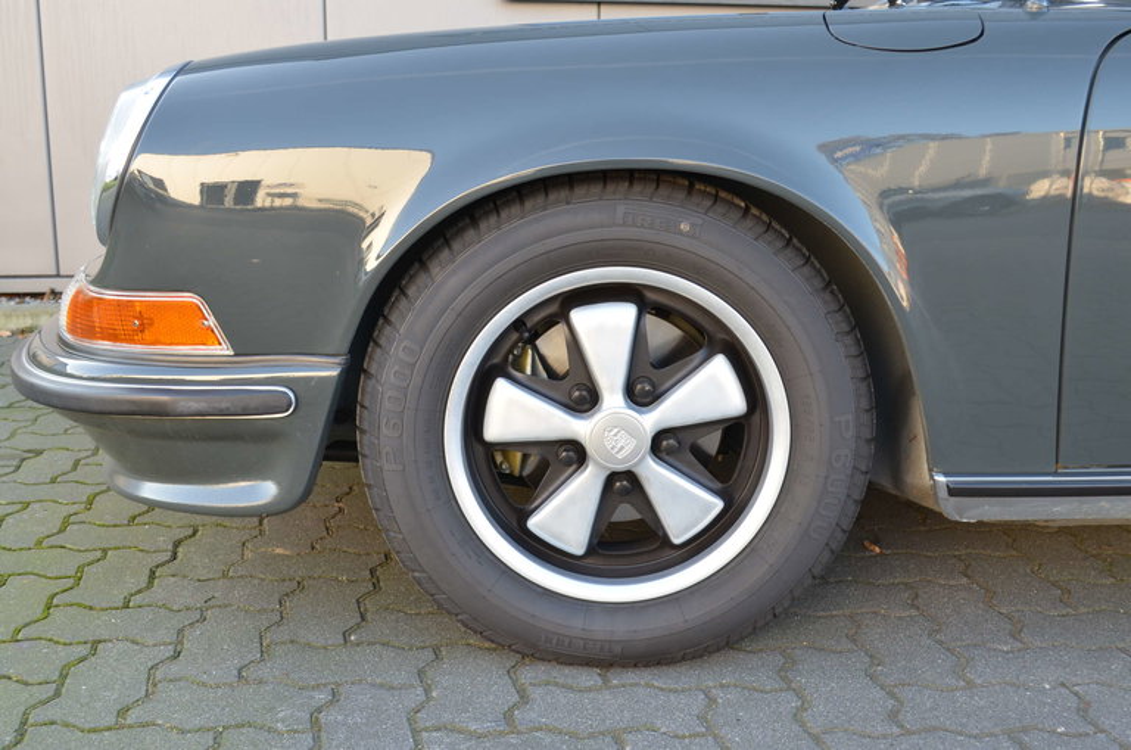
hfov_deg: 49.6
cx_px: 566
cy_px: 375
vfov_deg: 34.1
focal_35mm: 39
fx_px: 1223
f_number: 5.6
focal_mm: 26
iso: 250
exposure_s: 1/60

____________

All of the data is to be returned exactly, with no pictures included.

hfov_deg: 49.6
cx_px: 566
cy_px: 375
vfov_deg: 34.1
focal_35mm: 39
fx_px: 1223
f_number: 5.6
focal_mm: 26
iso: 250
exposure_s: 1/60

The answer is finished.